----- Available data -----
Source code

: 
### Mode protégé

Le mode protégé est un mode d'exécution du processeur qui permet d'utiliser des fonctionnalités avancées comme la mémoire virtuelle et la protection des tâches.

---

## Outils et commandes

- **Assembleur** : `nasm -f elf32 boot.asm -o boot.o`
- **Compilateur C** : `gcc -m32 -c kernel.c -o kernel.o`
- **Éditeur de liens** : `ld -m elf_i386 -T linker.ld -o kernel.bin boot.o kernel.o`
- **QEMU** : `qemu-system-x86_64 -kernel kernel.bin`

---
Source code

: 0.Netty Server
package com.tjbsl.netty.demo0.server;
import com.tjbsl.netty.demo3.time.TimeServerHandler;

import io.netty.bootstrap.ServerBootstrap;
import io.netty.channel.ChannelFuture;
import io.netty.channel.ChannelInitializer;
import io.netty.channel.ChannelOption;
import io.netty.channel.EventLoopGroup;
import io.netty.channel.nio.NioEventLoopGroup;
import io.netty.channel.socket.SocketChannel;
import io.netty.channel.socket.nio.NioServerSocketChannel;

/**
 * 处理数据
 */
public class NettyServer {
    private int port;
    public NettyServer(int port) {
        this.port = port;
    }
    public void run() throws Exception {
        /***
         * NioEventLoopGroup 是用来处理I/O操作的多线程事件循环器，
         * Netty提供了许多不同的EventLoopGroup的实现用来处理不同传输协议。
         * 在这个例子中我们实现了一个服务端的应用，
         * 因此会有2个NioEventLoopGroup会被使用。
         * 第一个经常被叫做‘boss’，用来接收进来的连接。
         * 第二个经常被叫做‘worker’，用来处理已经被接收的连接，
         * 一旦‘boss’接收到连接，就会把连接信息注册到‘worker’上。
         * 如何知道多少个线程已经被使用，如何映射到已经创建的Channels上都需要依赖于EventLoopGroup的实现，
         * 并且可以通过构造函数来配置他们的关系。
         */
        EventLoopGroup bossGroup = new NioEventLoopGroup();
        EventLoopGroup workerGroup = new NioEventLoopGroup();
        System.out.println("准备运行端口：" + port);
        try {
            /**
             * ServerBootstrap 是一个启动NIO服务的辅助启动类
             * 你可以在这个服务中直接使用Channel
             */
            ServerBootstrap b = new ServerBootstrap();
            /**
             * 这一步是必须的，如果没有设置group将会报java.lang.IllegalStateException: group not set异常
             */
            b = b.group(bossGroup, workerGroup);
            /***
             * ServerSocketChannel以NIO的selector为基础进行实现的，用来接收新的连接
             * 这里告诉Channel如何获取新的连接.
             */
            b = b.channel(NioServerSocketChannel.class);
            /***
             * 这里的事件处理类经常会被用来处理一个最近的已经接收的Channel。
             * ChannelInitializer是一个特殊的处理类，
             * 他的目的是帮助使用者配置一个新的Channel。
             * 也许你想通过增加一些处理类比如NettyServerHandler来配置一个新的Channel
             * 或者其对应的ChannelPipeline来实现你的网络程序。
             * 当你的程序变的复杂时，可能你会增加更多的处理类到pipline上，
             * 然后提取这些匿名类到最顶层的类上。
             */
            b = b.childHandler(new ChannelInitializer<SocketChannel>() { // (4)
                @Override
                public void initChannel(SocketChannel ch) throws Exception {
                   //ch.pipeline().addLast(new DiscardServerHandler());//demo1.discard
-----
Exercise directions >> Only lines that include "bossGroup" are counted here. Give their number for the records above and add nothing.

Task answer >> 2